**ABOUT THIS EXERCISE:** Gather each line from the entries below that contains the word "What" and copy it out in full.

**DATA EXTRACT:**
◇ ◇ ◇
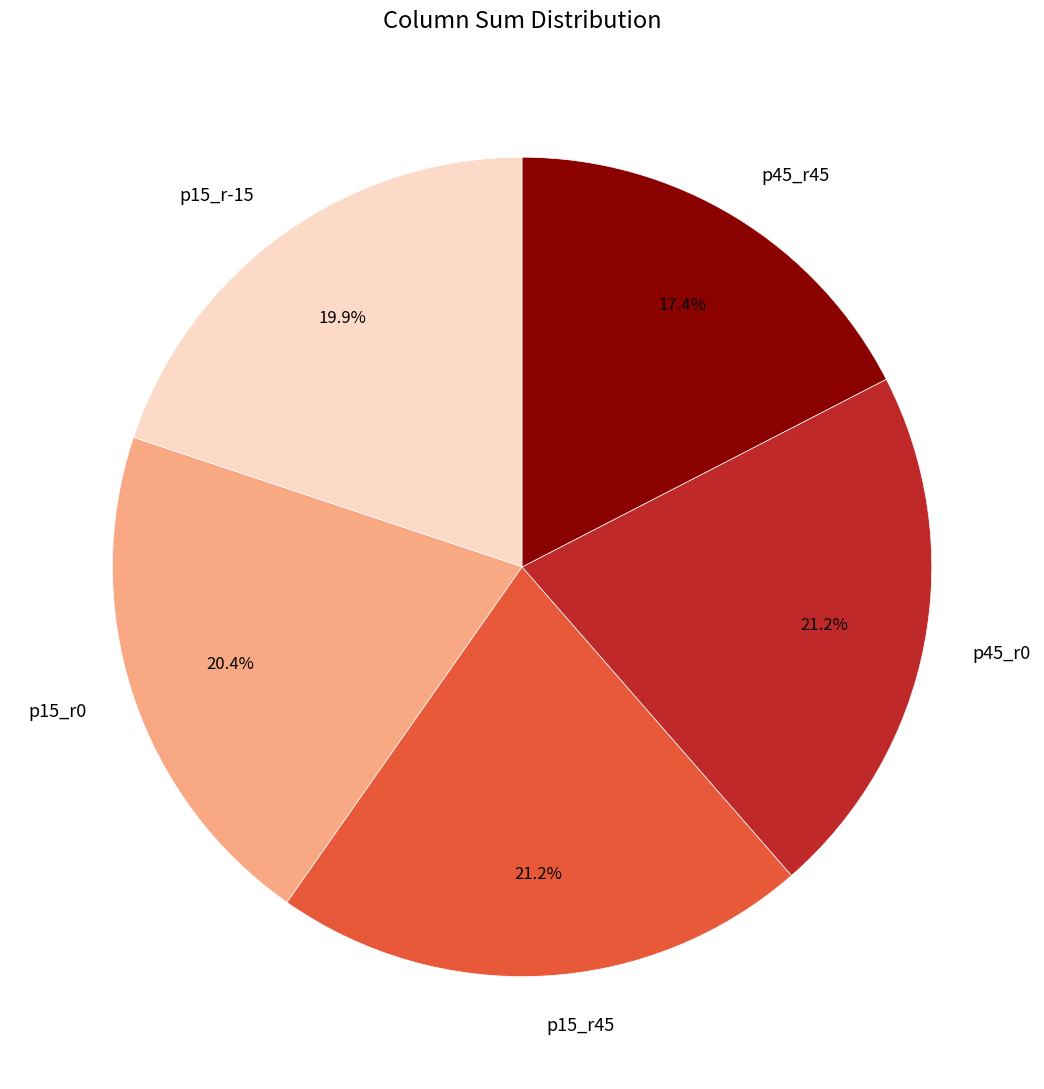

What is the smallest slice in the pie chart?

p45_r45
◇ ◇ ◇
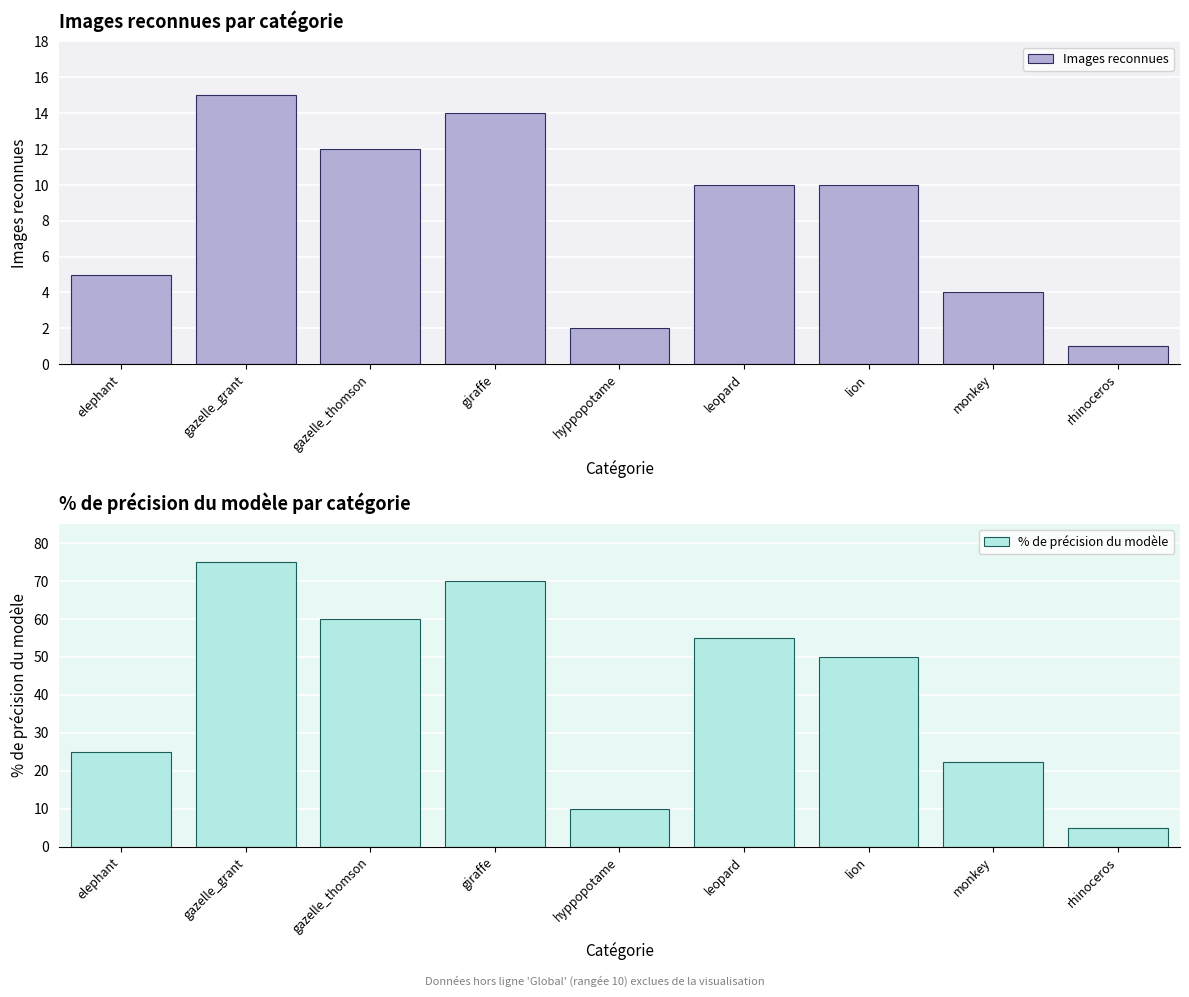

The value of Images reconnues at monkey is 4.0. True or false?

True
◇ ◇ ◇
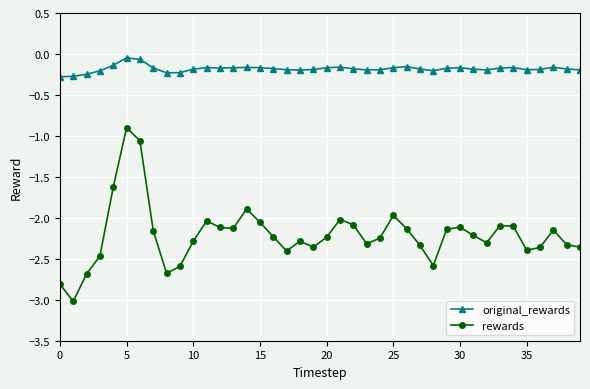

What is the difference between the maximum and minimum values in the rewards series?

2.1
◇ ◇ ◇
**COMPLETED EXERCISE:**
What is the smallest slice in the pie chart?
What is the difference between the maximum and minimum values in the rewards series?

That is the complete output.